The team who designed this new programme in the 1990s had been dissatisfied with the general quality of traditional diagnostic results. Investigations, such as ultra-sound, computer and magnetic-resonance tomography, general and bio-chemical analysis of the blood, liver and hormones, are well-known and widely used. However they are often ordered at the instruction of a doctor who has listened only to symptoms described by a patient and very rarely are they used together in a systematic way. Usually the results are then made available to different specialist doctors (often at long intervals apart) which makes it very difficult to project an accurate clinical picture of a patient’s illness.
The new algorithm of in-depth medical investigation, known as the Gold Standard Diagnostics (GSD), is based on the fundamental principal of cybernetic medicine and provides a systematic approach to a person’s health, both in diagnostics and in treatment.

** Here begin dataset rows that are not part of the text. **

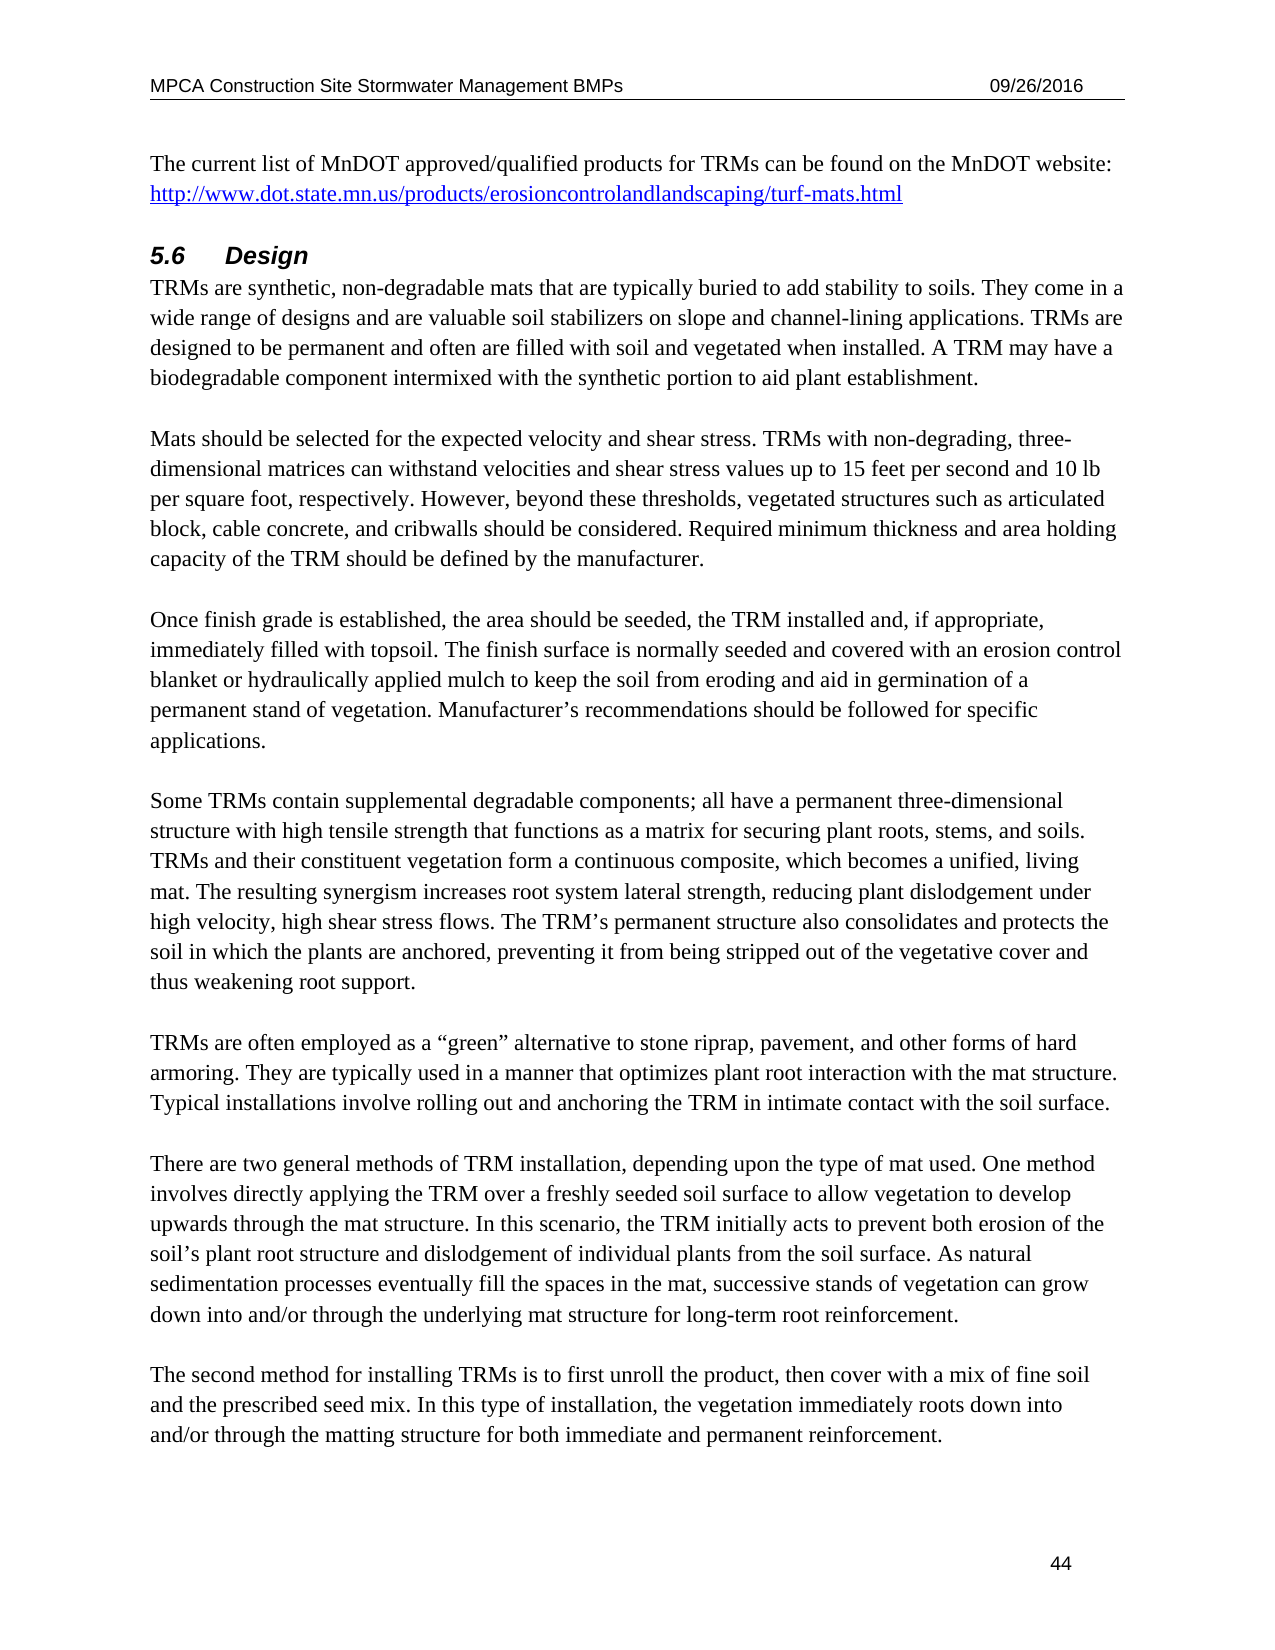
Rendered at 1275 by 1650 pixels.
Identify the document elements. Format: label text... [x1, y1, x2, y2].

text The second method for installing TRMs is to first unroll the product, then cover with a mix of fine soil and the prescribed seed mix. In this type of installation, the vegetation immediately roots down into and/or through the matting structure for both immediate and permanent reinforcement. [150, 1361, 1125, 1448]
text There are two general methods of TRM installation, depending upon the type of mat used. One method involves directly applying the TRM over a freshly seeded soil surface to allow vegetation to develop upwards through the mat structure. In this scenario, the TRM initially acts to prevent both erosion of the soil’s plant root structure and dislodgement of individual plants from the soil surface. As natural sedimentation processes eventually fill the spaces in the mat, successive stands of vegetation can grow down into and/or through the underlying mat structure for long-term root reinforcement. [150, 1150, 1125, 1327]
text Once finish grade is established, the area should be seeded, the TRM installed and, if appropriate, immediately filled with topsoil. The finish surface is normally seeded and covered with an erosion control blanket or hydraulically applied mulch to keep the soil from eroding and aid in germination of a permanent stand of vegetation. Manufacturer’s recommendations should be followed for specific applications. [150, 606, 1125, 753]
text Some TRMs contain supplemental degradable components; all have a permanent three-dimensional structure with high tensile strength that functions as a matrix for securing plant roots, stems, and soils. TRMs and their constituent vegetation form a continuous composite, which becomes a unified, living mat. The resulting synergism increases root system lateral strength, reducing plant dislodgement under high velocity, high shear stress flows. The TRM’s permanent structure also consolidates and protects the soil in which the plants are anchored, preventing it from being stripped out of the vegetative cover and thus weakening root support. [150, 787, 1125, 995]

At the heart of the GSD is the fact that, irrespective of what the patient says the matter is or what illness he appears to be suffering from, we undertake a full range of tests. This range is essential for the receipt of all-rounded information about the health of a patient. GSD enables the doctor (or even a panel of doctors in some circumstances) to conduct a systematic analysis of the results, to plan the strategy and tactics of therapy (taking into account their individual requirements and circumstances), and most importantly, to protect against the danger of unforeseen circumstances and illness factors which have not previously been taken into account.
This programme of essential tests enables us to lower to a minimum the percentage of mistakes or unforeseen problems, and protects the patient as he enters on a course of treatment. It is an attempt to identify the first principles of a patient’s illnesses, and not to let slip the finest nuance of any problems which at first sight may not seem to be relevant.